— Work instructions —
A. Answer these questions using only the metadata profile text:
(i) Which schema.org property is mapped to the Title property?
(ii) What does the text strongly recommend that repositories keep?
(iii) By what do the Marine Data and Earth Data portals offer data exploration?
B. Write the next paragraph of the metadata profile text, continuing after its final sentence.

Table 2 shows mappings from the recommended core profile to the most frequently used metadata schemas.
Table 2: Core metadata profile properties and corresponding properties in ISO19115, DataCite and schema.org schemas
| Property name | GeoDCAT | ISO19115 | DataCite | schema.org |
|---|---|---|---|---|
| ID | dct:identifier | See https://semiceu.github.io/GeoDCAT-AP/drafts/latest/#unique-resource-identifier---not-in-iso19115-core | Identifier with identifierType (controlled list of permitted values), e.g., =”DOI” | identifier |
| Title | dct:title | MD_Metadata > MD_DataIdentification.citation > CI_Citation.title | Title | name |
| Description | dct:description | MD_Metadata > MD_DataIdentification.abstract | Description (with descriptionType=”abstract”) | description |
| Publication date | dct:created | MD_Metadata > MD_DataIdentification.citation > CI_Citation.date | PublicationYear | datePublished |
| Contact point | dcat:contactPoint MD_Metadata.contact > CI_ResponsibleParty | Contributor with contributorType=”ContactPerson” | contactPoint | |
| Type | dct:type (with rdf:type dcat:Dataset) | See https://semiceu.github.io/GeoDCAT-AP/drafts/latest/#resource-type---not-in-iso19115-core | resourceTypeGeneral (controlled list of permitted values according to DataCite Metadata Schema) - if value not in controlled list: ResourceType (free text) | additionalType (with rdf:type schema:Dataset) |
| Spatial coverage | dct:spatial | MD_Metadata > MD_DataIdentification.extent > EX_Extent > EX_GeographicExtent > EX_GeographicBoundingBox or EX_GeographicDescription | Geolocation | spatialCoverage |
| Temporal coverage | dct:temporal | (MD_Metadata > MD_DataIdentification.extent > EX_Extent > EX_TemporalExtent or EX_VerticalExtent | Date with dateType=”Collected” | temporalCoverage |
Mapping metadata profiles is often accompanied by a loss of information. Thus, we strongly recommend to keep the detailed repository’s internal metadata model, depending on the target group’s needs, and additionally provide the above-mentioned profile for interoperability with other services, e.g., the NFDI4Earth Knowledge Hub.
Use cases for specific metadata in the Earth System Sciences
With the update of this document, we intend to provide further profiles for specific data. In a first step, we collect data-driven use cases of Earth System Sciences that help us to identify metadata requirements from the data-oriented perspective.
Use case 1: Providing metadata for underway measurements of sea water temperature data harvested from PANGAEA into the Marine and Earth Data Portals
The Marine Data and Earth Data portals provide access and search functionalities to harvested research specific metadata. The harvesting approach offers flexibility to add custom keywords and relations to metadata entries. These properties are also included in the PANGAEA data model and are very common in marine research. The Marine Data and Earth Data portals use these to offer data exploration by expedition and platform.

Stored data
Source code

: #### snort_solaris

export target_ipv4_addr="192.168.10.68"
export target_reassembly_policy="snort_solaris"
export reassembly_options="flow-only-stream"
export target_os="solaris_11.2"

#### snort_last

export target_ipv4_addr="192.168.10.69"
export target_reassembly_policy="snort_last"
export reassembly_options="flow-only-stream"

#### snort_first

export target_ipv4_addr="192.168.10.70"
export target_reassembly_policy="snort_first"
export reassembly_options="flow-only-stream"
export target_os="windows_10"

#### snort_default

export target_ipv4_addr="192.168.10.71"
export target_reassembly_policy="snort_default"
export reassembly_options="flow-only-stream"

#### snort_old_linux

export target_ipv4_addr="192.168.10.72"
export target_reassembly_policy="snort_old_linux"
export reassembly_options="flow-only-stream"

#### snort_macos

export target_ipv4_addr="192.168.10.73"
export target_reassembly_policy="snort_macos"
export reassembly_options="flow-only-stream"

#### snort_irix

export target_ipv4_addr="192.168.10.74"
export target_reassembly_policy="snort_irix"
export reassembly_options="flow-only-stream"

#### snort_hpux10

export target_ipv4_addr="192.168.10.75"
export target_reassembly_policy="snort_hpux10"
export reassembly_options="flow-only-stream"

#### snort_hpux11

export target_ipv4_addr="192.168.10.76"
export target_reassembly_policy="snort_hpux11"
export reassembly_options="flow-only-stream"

— List of answers —
A.
(i) name
(ii) The detailed repository's internal metadata model, depending on the target group's needs.
(iii) By expedition and platform.

B.
As an example, we refer to a dataset of temperature underway measurements taken during a Polarstern expedition, and embedded in the German Marine Research Alliance. The dataset is published in PANGAEA.
Hoppmann, Mario; Tippenhauer, Sandra; Hanfland, Claudia (2023): Continuous thermosalinograph oceanography along RV POLARSTERN cruise track PS130/2. Alfred Wegener Institute, Helmholtz Centre for Polar and Marine Research, Bremerhaven, PANGAEA, https://doi.org/10.1594/PANGAEA.955760
PANGAEA offers a XML representation of its original metadata as well as serializations to several metadata schemas (e.g. JSON-LD, Datacite XML, ISO19139). During harvesting the original metadata for the Marine Date and Earth Data portals, the metadata is annotated, e.g., with region names based on the geographical extent of the dataset.
The following properties get harvested from the PANGAEA OAI-PMH interface using the original metadata scheme. The portals use these properties for free text search or as a filter to enhance the possibilities of data exploration. The examples illustrate how the metadata is structured in the PANGAEA metadata XML.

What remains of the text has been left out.